*** Opening Supplied data ***
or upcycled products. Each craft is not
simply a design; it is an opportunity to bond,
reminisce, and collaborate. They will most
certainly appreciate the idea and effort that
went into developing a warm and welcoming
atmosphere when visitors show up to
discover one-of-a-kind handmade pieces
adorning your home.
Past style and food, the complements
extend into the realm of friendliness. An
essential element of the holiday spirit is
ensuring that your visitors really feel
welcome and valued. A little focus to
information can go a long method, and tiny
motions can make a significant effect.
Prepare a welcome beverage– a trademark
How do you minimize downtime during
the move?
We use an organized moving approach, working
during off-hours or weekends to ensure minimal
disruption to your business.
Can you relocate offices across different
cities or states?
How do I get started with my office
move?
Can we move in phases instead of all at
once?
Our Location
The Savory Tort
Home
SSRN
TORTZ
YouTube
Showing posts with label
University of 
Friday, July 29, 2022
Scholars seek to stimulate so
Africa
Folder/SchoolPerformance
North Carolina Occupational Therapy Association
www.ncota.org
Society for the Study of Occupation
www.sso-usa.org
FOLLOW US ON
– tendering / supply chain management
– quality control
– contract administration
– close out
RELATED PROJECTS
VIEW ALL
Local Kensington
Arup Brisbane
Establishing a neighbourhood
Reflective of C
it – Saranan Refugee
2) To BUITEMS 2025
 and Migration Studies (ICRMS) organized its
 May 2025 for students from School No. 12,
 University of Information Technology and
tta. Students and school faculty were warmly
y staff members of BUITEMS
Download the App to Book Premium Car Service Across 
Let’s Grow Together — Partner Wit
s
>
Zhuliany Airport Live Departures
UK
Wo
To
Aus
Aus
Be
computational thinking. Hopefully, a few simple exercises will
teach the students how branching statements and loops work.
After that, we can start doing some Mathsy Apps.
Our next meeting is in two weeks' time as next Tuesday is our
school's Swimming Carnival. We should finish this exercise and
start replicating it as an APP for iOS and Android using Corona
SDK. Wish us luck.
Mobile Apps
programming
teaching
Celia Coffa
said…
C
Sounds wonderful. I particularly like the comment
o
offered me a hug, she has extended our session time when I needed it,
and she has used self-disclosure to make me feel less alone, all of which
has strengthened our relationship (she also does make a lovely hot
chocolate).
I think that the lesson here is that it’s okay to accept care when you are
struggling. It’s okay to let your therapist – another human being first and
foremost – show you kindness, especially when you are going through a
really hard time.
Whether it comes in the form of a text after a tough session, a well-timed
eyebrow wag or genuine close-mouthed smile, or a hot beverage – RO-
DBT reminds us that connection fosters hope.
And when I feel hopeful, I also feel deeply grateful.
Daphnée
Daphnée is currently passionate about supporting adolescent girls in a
*** Closing Supplied data ***
> **Work request**
From the records above, pick out and copy each line holding the word "that".

> **Task answer**
certainly appreciate the idea and effort that
ensuring that your visitors really feel
After that, we can start doing some Mathsy Apps.
I think that the lesson here is that it’s okay to accept care when you are
DBT reminds us that connection fosters hope.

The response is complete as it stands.